Two Reasons to Fire Someone

There are two reasons why you may end up having to fire someone and when you take full responsibility for both, it makes firing a much more powerful experience.

The first reason is because you hired poorly. This is why we want you to spend as much time and energy as possible to get good at hiring. But you will make hiring mistakes and if you aren’t willing to admit those mistakes and fire people, you will end up with a culture that doesn’t function well.

The second reason is if you’re super successful. As your organization grows, your employees need to grow with it—if not, then they need to be let go. Most organizations don’t go through and reconsider all of their employee base every single year. Those that have reached their capacity ceiling will drag your business down.

Why You Need to Fire People

You will be afraid to fire people. You will think you’re mean, that you’re letting people down. The business will always tell the truth. The business needs high performing, high delivering resources. The humans in your business are the biggest asset and resource. You need to always be assessing how well your assets are contributing to the results you want.

Large corporations are more casual about this, but if you have less than 200 employees, you don’t have time to develop and hold onto people. If they can’t keep up for three months then they’ve got to go. It’s not fair to your organization or to you to hold onto them. Your alliance is not to your team members, it’s to your business.

One of the most common things we hear is, “If I let them go, it’s going to affect the team. Morale’s going to go down.” The truth is that it doesn’t affect the team negatively.

When to Fire

Here is what you need to do. Every year, you should rehire everyone in your mind. You need to look at every single employee and ask yourself, “Would I hire them again for this job?” They may not have done anything bad, but if they’re not doing a great job and if you brought someone else in that could do a better job, then you let that good person go.

At The Life Coach School our employees need to be great. They need to be at full capacity and grow with the business. Many times we sit down with an employee and say, “You haven’t done anything wrong and you’ve followed my expectations well, except that we’ve up-leveled and you’re not keeping up.” This is a good enough reason to fire someone. They don’t have to make a huge mistake. This is why everyone who works at The Life Coach School is great.

Your employees need to continuously earn their job. There is no such thing as tenure. There is no guarantee and it’s important for the employees to know this.

How to Fire Someone

The first step is taking 100% responsibility for either not hiring well, or for growing the business beyond their capacity. We recommend to not give specific reasons as to why you are letting them go. The time for telling them about performance is when you are holding them accountable to their results. The reason is as simple as, “It’s not working out anymore.”

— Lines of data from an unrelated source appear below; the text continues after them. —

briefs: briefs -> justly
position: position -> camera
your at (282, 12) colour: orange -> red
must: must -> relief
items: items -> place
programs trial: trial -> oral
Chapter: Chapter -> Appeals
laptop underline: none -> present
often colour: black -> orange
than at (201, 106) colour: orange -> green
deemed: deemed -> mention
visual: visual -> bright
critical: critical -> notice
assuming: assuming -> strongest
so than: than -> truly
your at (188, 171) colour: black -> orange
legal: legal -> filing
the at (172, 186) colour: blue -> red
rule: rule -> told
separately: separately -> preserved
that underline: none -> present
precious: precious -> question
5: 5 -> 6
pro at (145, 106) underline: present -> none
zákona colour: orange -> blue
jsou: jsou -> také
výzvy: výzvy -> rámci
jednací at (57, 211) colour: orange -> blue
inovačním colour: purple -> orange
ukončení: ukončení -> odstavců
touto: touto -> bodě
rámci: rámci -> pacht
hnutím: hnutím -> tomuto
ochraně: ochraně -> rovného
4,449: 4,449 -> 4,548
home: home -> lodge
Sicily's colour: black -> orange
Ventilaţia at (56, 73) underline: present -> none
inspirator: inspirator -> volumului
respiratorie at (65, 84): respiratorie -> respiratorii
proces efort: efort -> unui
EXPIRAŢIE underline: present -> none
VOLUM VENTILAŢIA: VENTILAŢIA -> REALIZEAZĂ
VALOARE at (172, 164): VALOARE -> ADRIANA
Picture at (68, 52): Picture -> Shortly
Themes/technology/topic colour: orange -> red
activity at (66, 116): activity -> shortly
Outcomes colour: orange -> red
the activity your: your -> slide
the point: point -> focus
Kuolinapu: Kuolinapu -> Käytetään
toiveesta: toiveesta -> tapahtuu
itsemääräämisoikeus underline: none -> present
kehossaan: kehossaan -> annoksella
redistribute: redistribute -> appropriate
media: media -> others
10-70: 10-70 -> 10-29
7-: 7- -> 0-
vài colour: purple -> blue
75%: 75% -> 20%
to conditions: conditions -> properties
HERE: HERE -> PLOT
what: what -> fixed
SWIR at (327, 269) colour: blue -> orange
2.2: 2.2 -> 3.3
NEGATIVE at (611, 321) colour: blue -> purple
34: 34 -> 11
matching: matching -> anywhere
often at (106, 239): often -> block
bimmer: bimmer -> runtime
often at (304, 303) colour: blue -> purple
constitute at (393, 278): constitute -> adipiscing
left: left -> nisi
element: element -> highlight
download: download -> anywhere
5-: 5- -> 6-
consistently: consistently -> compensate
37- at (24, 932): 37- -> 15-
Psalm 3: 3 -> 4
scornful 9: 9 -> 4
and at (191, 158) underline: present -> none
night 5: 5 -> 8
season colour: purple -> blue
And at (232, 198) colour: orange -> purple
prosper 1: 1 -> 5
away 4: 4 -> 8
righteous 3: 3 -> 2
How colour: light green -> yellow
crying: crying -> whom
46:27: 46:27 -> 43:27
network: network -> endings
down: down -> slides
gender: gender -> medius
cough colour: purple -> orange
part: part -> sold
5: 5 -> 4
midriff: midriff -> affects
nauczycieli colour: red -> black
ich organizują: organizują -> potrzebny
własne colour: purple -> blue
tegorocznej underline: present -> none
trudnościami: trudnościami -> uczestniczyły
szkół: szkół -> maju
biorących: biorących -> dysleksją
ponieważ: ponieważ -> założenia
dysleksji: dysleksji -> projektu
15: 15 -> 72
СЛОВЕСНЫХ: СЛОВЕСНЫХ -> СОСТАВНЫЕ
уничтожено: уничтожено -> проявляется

Less is more when letting someone go. It should not be a long meeting. There is no coaching that happens when you fire people, no feedback. This is not going to be easy. And it’s not supposed to be easy. Because it’s disappointing. But before you go into this conversation, separate the person from the job. They are still a great person, but them working at the organization is not working.

You also want to allow for whatever reaction they might have. If you try and control their reaction, you become weird and creepy. Let them have whatever reaction they want. Sometimes you will give them a 30 day warning—you’ve told them things aren’t working out, and they’re still going to be completely shocked.

It’s important to know that firing doesn’t happen out of the blue. We give 30 day alerts to our employees unless they’ve done something inappropriate or violent. Usually it’s like, “We have 30 days to figure this out. Here’s my expectation. Here’s what needs to happen within those 30 days. Here’s what I need from you. Here’s what our communication needs to look like.” And if they meet the expectation, then we come back together and determine whether it was good enough or whether they need to be let go.

Firing Process

When you fire someone they need to leave the exact same day. You can give them severance if you want, but keeping them in your organization when you’ve already let them go never works out well. Then you take your onboarding process and turn it into an off boarding process. Take them off all the software, and remove their access. Just keep it super simple and super clean. You really need a process for this because it takes the emotion out of it.

One question we get a lot is how to communicate that you’ve fired someone to the team. We recommend if your business is small, to communicate to everyone privately that someone has been let go. No details, but making sure they understand that this didn’t just happen randomly, and that it wasn’t a shock to the employee who got fired. It’s simply “So-and-so isn’t going to be here anymore. And here’s how we’re planning to reassign their projects.”

The last note is that you will want to give yourself a minute after letting someone go to process it. It’s a difficult and emotional thing. You need to congratulate yourself for doing the hard work of being a mature entrepreneur, but you also need to be tender with yourself.